Präsident Sarkozy schlug EU-Kommissarin Reding vor, die Roma in ihrer Heimat Luxemburg aufzunehmen. Deutschland hält sich zurück.
Paris/Brüssel. Die französische Regierung hat empört auf die Kritik der EU-Kommission an ihrer Abschiebepraxis reagiert. In den vergangenen Wochen hatte Paris Tausende Roma nach Rumänien und Bulgarien abgeschoben . Präsident Nicolas Sarkozy ließ am Mittwoch kritische Kommentare der zuständigen EU-Justizkommissarin Viviane Reding als inakzeptabel bezeichnen. Redings Heimatland Luxemburg könne die Roma gerne aufnehmen, soll er vor Parteifreunden gesagt haben. Europa-Staatssekretär Pierre Lellouche sagte zu Reding: „Diese Art von Entgleisung ist ungebührend. (...) So behandelt man keinen großen Staat!“
Reding hatte den Umgang Frankreichs mit den Roma am Vortag mit Vorgehensweisen im Dritten Reich in Verbindung gebracht und juristische Schritte angekündigt. „Ich habe nicht geglaubt, dass Europa nach dem Zweiten Weltkrieg noch einmal Zeuge einer solchen Situation wird“, sagte die Kommissarin. Unterstützung in der Sache bekam Reding von EU-Kommissionspräsident José Manuel Barroso. „Die Position der Kommission ist klar: Das Europarecht muss respektiert werden. Frau Reding hat mit der Unterstützung der ganzen Kommission und mit meiner vollen Rückendeckung gehandelt“, sagte der 54-Jährige. Luxemburgs Außenminister Jean Asselborn kommentierte: „Wir zeigen damit Bilder, die eigentlich nicht zu dem Europa passen, wie wir es darstellen mit Menschenrechten und Rechtsstaatlichkeit.“
Die Bundesregierung distanzierte sich dagegen von den Aussagen der EU-Justizkommissarin. Regierungssprecher Steffen Seibert sagte in Berlin, es sei das gute Recht der EU-Kommission, die Einhaltung der europäischen Grundrechte zu überprüfen, und es sei das gute Recht der Kommissarin, dazu Stellung zu nehmen. Er betonte aber auch: „Sicherlich sind solche Stellungnahmen manchmal noch nützlicher, wenn sie im Ton gemäßigter ausfallen.“
Die EU prüft derzeit auf Anordnung Redings, ob sie gegen Frankreich wegen des Umgangs mit Roma Verfahren wegen Verletzung des EU-Vertrags einleitet. Seit Anfang des Jahres hat Paris mehr als 8000 Rumänen und Bulgaren ohne Bleiberecht in ihre Heimatländer zurückgebracht. Diplomaten erwarten, dass der Streit darüber auch den EU-Sondergipfel an diesem Donnerstag in Brüssel überschatten könnte.

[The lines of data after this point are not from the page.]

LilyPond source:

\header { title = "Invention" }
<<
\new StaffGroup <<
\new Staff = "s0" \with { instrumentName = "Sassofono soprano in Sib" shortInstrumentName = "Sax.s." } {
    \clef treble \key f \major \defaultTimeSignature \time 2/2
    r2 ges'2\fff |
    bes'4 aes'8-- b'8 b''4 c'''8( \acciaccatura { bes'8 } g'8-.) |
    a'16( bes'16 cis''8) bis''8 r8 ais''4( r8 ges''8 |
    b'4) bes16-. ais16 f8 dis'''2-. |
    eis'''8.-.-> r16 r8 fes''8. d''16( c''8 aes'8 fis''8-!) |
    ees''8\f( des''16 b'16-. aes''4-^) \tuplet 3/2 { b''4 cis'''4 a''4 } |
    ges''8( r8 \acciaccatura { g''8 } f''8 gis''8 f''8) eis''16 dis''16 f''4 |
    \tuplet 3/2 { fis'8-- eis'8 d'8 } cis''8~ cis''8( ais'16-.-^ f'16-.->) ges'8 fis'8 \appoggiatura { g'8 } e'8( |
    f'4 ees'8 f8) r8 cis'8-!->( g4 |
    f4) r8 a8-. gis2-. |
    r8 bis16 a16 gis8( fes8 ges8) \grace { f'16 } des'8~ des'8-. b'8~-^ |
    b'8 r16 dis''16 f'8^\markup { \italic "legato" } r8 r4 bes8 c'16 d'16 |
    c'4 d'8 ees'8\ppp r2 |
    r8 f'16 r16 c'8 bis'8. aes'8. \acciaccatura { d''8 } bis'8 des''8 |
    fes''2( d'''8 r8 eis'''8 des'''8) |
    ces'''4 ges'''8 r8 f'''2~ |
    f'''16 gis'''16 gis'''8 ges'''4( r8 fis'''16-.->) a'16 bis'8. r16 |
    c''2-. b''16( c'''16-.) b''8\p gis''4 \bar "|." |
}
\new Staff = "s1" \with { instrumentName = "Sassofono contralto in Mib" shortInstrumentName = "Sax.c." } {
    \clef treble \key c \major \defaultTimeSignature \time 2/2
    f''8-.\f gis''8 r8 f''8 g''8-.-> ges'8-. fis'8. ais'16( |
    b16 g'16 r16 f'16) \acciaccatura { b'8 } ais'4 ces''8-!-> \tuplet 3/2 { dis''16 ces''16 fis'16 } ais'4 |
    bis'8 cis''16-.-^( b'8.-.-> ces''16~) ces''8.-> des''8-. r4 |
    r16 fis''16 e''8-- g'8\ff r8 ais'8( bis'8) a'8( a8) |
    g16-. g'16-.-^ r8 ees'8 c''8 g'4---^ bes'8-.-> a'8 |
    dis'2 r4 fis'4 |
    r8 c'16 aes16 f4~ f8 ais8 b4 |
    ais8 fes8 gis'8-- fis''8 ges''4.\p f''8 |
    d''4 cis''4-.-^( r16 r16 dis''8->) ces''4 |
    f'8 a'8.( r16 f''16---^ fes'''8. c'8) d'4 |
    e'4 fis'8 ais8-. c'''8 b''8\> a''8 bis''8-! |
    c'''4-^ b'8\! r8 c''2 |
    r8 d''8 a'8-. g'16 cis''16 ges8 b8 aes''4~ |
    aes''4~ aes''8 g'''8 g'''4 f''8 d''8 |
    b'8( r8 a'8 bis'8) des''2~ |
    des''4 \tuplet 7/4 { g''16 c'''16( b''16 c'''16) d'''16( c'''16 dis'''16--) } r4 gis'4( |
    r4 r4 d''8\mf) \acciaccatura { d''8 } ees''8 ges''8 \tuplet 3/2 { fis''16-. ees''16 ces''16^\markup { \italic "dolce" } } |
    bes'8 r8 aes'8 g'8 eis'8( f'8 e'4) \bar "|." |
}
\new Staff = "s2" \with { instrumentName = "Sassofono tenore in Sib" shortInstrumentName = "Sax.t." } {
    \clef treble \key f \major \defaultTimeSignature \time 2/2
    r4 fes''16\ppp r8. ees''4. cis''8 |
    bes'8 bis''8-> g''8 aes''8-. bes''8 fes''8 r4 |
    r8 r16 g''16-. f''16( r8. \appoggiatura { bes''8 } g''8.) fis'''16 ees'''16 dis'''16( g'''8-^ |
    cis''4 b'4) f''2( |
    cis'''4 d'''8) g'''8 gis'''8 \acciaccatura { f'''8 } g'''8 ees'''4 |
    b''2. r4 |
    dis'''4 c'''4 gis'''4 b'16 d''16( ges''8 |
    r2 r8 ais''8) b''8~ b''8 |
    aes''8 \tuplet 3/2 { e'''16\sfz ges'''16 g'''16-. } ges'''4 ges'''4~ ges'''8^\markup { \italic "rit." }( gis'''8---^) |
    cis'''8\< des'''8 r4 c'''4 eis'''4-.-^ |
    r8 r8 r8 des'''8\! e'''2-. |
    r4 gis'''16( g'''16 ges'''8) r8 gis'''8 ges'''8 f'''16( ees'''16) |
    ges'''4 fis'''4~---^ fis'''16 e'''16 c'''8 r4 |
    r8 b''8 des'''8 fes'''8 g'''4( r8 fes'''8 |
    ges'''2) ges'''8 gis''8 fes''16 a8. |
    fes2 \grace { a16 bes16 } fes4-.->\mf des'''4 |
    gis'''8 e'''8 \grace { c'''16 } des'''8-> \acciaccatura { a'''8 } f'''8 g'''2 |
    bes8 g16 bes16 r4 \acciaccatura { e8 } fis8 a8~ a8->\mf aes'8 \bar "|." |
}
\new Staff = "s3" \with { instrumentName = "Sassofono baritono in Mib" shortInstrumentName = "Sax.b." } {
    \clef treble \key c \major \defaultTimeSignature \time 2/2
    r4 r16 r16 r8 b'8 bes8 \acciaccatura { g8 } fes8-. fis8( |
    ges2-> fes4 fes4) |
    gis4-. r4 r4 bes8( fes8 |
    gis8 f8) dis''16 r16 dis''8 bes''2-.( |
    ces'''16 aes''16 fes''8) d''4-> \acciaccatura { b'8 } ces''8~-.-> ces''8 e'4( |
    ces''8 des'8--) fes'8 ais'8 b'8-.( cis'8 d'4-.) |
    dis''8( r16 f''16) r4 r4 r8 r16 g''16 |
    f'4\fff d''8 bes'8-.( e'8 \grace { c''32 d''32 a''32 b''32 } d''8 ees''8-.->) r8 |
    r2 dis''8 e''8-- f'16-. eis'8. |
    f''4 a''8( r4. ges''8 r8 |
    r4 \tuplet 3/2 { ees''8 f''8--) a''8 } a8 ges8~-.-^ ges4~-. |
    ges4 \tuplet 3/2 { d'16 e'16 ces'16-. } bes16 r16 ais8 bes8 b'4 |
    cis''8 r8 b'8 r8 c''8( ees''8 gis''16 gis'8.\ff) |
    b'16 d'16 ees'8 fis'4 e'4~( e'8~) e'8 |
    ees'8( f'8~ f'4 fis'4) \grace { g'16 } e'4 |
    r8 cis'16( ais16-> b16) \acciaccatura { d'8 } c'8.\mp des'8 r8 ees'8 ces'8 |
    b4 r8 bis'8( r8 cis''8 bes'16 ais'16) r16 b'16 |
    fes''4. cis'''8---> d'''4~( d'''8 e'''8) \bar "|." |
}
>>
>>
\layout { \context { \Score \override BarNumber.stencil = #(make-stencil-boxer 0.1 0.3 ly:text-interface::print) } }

Frankreich rechtfertigt den Rücktransport der Roma mit einer EU-Richtlinie aus dem Jahre 2004. Sie sieht vor, dass Unionsbürger nur dann das Recht auf einen mehr als dreimonatigen Aufenthalt in einem anderen EU-Staat haben, wenn sie ihren Lebensunterhalt selbst bestreiten können. Zudem müssen sie einen umfassenden Krankenversicherungsschutz nachweisen. Diese Voraussetzungen sind für die meisten nichtfranzösischen Roma nicht zu erfüllen. Angreifbar machte sich die französische Regierung allerdings mit einem Rundschreiben, in dem die Regierung den Präfekten die Auflösung illegaler Lager – „in erster Linie die der Roma“ – vorschrieb. Dieser Zusatz verstößt nach Auffassung von Juristen gegen das EU-Prinzip der Nichtdiskriminierung, das allen EU-Bürgern eine Gleichbehandlung ohne Unterscheidung nach Rasse oder ethnischer Herkunft zusichert. Mittlerweile wurde das Rundschreiben durch ein neues ersetzt, das auf kritische Passagen verzichtet.